TASK DESCRIPTION:
State the number of lines in the following data that contain the string "solutions", and nothing else.

Entries taken from a collection:

^^^^

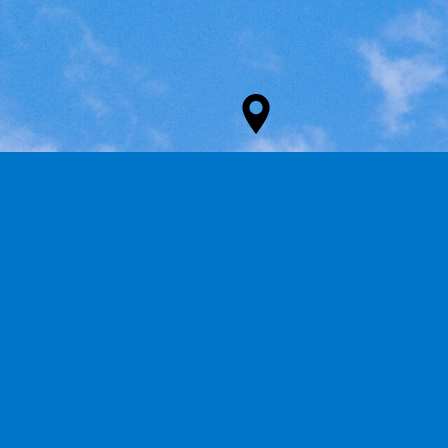
ADDRESS
Groutville
KwaDukuza, South Africa
4449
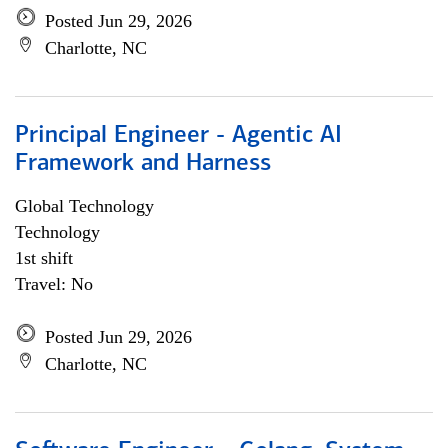
Posted Jun 29, 2026
Charlotte, NC
Principal Engineer - Agentic AI
Framework and Harness
Global Technology
Technology
1st shift
Travel: No
Posted Jun 29, 2026
Charlotte, NC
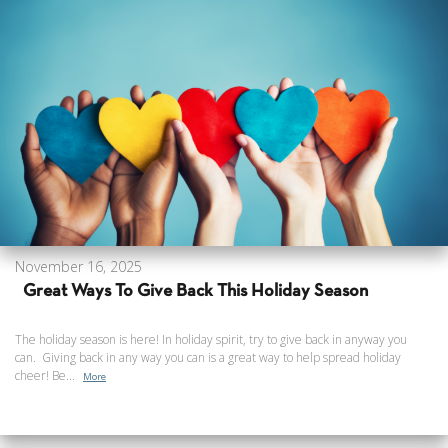
November 16, 2025
Great Ways To Give Back This Holiday Season
The holiday season is here! In holiday spirit, try to give back in anyway you
can. Giving back in any way you can is a great way to help spread holiday
cheer! Be...
More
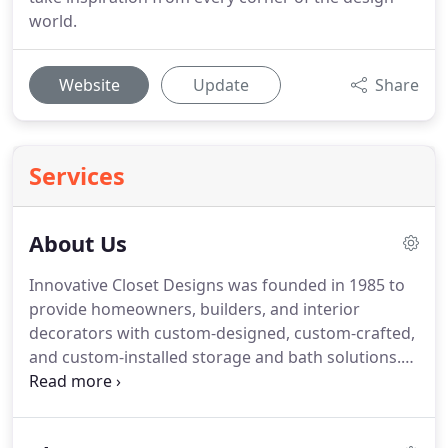
world.
Website
Update
Share
Services
About Us
Innovative Closet Designs was founded in 1985 to
provide homeowners, builders, and interior
decorators with custom-designed, custom-crafted,
and custom-installed storage and bath solutions.
ICD provides a wide range of organizational
solutions and accessories, from one-family homes
to large multi-family developments with common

^^^^

ANSWER BOX:
2